Okay, maybe not that disappointed. Since I felt the need to scan newspaper ads to find an apartment somewhere on the other side of Denver from the one in which I lived across the breezeway from Mitch. But not before I became an alcoholic in order to numb the pain.

But she did look really disappointed.

Luckily, I’d worked the next two days and found reasons to get home later than normal. Both nights this effort proved unnecessary as his SUV wasn’t there when I got home.

Wednesday, however, I was off and that night at five thirty there came a knock on my door. I went to the door and looked through the peephole to see Mitch standing outside. He didn’t look happy. He looked impatient and maybe a little angry. When I kept looking and he kept looking angrier, I stopped looking and put my forehead to the door again. He knocked again. I didn’t move or make a noise.

He stopped knocking and when I pulled in a breath and chanced a look through the peephole, he was gone.

There was no more from Mitch. He didn’t come back even though for the next three nights when I got home, later than normal each time, his SUV was in the parking lot.

It was now Sunday, my day off. Since I ran all my weekly errands after work, I could hole myself up in my apartment, clean, putter around and avoid even the possibility of running into Mitch. I also avoided the phone that day and the many times throughout the week that Brent and Bradon and LaTanya (who, clearly, B and/or B told about Mitch and pizza) had phoned, left messages and texted – all asking about Mitch.

I definitely had to move.

On that thought, my phone rang and I really wanted to ignore it but I didn’t. It might be Lynette and I could use talking to Lynette. I’d known her since seventh grade. She’d get it about Mitch. She wouldn’t agree with it but she’d get it. I was toying with calling her anyway. We talked once a week at least and we were due.

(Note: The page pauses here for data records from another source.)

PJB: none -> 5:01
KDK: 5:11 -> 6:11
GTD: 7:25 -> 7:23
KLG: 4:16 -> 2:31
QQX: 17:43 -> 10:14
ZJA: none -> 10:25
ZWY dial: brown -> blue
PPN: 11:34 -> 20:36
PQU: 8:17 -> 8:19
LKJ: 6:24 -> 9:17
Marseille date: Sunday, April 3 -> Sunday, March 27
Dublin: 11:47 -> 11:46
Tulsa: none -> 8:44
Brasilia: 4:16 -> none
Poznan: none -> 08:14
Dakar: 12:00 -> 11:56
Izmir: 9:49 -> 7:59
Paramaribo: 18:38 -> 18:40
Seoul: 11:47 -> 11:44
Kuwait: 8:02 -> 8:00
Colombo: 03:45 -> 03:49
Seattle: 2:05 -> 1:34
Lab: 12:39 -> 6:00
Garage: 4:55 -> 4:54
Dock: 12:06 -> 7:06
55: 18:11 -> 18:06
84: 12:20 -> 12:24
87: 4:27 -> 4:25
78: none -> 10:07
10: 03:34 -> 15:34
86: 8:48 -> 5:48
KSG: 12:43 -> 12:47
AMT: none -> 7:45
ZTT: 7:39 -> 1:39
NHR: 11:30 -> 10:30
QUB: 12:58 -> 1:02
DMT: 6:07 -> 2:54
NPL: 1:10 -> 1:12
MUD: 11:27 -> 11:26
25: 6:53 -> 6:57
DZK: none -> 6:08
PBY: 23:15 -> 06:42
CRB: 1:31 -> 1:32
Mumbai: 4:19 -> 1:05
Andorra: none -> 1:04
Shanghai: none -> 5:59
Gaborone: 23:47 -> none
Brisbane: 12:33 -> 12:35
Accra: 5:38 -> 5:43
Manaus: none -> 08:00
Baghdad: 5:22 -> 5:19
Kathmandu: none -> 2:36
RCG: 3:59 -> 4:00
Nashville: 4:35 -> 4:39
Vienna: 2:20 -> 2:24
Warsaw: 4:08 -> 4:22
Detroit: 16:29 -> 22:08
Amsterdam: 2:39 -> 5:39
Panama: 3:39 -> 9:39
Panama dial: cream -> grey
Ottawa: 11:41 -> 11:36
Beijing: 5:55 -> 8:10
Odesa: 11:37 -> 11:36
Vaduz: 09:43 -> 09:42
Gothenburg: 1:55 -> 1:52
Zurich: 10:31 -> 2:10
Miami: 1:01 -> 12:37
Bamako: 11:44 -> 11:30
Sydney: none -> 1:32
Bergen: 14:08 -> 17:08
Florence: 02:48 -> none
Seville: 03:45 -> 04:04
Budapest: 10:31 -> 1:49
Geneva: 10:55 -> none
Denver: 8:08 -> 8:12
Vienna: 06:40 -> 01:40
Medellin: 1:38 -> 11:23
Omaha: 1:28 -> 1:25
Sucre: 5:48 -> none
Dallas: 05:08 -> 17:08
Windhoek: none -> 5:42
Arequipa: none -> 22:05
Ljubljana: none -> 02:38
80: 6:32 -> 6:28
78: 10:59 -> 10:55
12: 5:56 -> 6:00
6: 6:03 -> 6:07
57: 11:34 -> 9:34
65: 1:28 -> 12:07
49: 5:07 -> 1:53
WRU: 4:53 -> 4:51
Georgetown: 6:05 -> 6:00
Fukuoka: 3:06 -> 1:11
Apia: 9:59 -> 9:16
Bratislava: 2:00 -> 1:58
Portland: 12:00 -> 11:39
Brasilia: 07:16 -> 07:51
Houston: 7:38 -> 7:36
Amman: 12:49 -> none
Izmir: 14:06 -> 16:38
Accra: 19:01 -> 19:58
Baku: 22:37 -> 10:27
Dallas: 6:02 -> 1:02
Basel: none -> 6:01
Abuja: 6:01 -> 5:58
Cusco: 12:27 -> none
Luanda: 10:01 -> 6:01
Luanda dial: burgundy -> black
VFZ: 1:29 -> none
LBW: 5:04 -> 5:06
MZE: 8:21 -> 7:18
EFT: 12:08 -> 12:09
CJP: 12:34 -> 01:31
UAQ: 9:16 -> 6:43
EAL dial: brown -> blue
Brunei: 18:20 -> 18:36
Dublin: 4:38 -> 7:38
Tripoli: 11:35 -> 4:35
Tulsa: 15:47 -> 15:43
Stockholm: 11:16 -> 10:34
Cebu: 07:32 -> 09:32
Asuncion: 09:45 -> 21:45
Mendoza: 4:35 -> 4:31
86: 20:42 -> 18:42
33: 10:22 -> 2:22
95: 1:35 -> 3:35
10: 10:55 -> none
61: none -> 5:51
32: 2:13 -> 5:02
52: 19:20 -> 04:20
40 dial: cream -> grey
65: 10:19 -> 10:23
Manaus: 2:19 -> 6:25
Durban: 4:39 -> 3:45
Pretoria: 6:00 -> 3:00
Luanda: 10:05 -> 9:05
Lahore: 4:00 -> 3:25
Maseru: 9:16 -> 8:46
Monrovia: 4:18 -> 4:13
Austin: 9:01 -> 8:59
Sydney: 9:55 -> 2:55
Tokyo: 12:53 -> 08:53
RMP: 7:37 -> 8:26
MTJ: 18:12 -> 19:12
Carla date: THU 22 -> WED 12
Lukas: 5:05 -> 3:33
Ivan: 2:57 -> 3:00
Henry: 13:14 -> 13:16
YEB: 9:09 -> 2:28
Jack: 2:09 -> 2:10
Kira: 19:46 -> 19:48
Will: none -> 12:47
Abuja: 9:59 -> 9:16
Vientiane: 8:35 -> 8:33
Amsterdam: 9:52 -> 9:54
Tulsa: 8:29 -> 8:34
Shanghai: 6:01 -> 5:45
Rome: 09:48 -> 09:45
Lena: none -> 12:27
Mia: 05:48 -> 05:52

When I got to my phone, I saw my caller ID on my house phone said Stop ‘n’ Go - Zuni.

I felt my brows draw together at the same time I felt my heart speed up. I picked up the phone, beeped it on and put it to my ear hoping B and B or LaTanya hadn’t headed out to some Stop ‘n’ Go to wangle a conversation with me. I was hoping more that whatever it was wasn’t about Billy and Billie.

“Hello,” I greeted.

“This Mara?” a gruff male voice asked.

“Um…yes,” I answered.

“You know some kids named Billy and Billie?”

I felt panic seize my chest.

Just as I feared, it was about Billy and Billie, my stupid, lame, petty criminal cousin Bill’s kids.

Bill had followed me out to Denver which was something I didn’t need. When we were kids, I loved Bill. He was fun and funny and we got on great. When he got older, he wasn’t so easy to love. Mainly because the way he had fun and the way he dragged me into it and got me into trouble was no longer so great. He’d never stopped liking hanging with me. I’d stopped liking hanging with him. I left Iowa to escape my crazy Mom (whose sister was Bill’s crazy Mom) but also to escape Bill and his antics. Unfortunately, Bill followed me.